#### Input rows ####
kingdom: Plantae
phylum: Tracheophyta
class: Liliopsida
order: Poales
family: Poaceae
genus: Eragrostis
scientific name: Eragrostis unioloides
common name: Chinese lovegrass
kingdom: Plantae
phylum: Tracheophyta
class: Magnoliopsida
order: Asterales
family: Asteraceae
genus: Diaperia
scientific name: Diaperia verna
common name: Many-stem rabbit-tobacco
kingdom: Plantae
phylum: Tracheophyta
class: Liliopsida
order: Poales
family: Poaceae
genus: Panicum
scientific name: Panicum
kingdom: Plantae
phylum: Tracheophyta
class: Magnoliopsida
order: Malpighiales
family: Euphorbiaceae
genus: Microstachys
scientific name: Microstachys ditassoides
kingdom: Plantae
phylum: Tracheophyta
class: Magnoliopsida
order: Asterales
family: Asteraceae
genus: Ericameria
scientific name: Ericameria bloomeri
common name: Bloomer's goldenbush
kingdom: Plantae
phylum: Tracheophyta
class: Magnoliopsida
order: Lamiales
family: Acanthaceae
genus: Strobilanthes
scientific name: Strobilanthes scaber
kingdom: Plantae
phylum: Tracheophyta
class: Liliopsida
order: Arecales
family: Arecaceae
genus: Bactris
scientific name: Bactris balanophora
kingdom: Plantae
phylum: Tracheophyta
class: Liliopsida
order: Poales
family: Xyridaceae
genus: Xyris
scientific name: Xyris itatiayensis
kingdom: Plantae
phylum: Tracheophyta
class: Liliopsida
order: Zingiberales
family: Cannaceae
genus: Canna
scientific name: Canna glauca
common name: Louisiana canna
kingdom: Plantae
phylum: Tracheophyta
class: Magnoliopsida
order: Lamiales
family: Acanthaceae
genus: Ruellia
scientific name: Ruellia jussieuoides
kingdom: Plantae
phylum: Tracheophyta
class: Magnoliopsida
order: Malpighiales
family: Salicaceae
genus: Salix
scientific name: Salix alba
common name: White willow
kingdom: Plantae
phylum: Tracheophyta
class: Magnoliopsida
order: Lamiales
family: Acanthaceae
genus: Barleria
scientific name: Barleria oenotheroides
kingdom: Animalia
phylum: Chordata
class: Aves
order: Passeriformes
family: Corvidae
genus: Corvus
####
• **Work to complete**
Reproduce every line of the rows above, from the first to the last, without changing anything.

• **Answer to the task**
kingdom: Plantae
phylum: Tracheophyta
class: Liliopsida
order: Poales
family: Poaceae
genus: Eragrostis
scientific name: Eragrostis unioloides
common name: Chinese lovegrass
kingdom: Plantae
phylum: Tracheophyta
class: Magnoliopsida
order: Asterales
family: Asteraceae
genus: Diaperia
scientific name: Diaperia verna
common name: Many-stem rabbit-tobacco
kingdom: Plantae
phylum: Tracheophyta
class: Liliopsida
order: Poales
family: Poaceae
genus: Panicum
scientific name: Panicum
kingdom: Plantae
phylum: Tracheophyta
class: Magnoliopsida
order: Malpighiales
family: Euphorbiaceae
genus: Microstachys
scientific name: Microstachys ditassoides
kingdom: Plantae
phylum: Tracheophyta
class: Magnoliopsida
order: Asterales
family: Asteraceae
genus: Ericameria
scientific name: Ericameria bloomeri
common name: Bloomer's goldenbush
kingdom: Plantae
phylum: Tracheophyta
class: Magnoliopsida
order: Lamiales
family: Acanthaceae
genus: Strobilanthes
scientific name: Strobilanthes scaber
kingdom: Plantae
phylum: Tracheophyta
class: Liliopsida
order: Arecales
family: Arecaceae
genus: Bactris
scientific name: Bactris balanophora
kingdom: Plantae
phylum: Tracheophyta
class: Liliopsida
order: Poales
family: Xyridaceae
genus: Xyris
scientific name: Xyris itatiayensis
kingdom: Plantae
phylum: Tracheophyta
class: Liliopsida
order: Zingiberales
family: Cannaceae
genus: Canna
scientific name: Canna glauca
common name: Louisiana canna
kingdom: Plantae
phylum: Tracheophyta
class: Magnoliopsida
order: Lamiales
family: Acanthaceae
genus: Ruellia
scientific name: Ruellia jussieuoides
kingdom: Plantae
phylum: Tracheophyta
class: Magnoliopsida
order: Malpighiales
family: Salicaceae
genus: Salix
scientific name: Salix alba
common name: White willow
kingdom: Plantae
phylum: Tracheophyta
class: Magnoliopsida
order: Lamiales
family: Acanthaceae
genus: Barleria
scientific name: Barleria oenotheroides
kingdom: Animalia
phylum: Chordata
class: Aves
order: Passeriformes
family: Corvidae
genus: Corvus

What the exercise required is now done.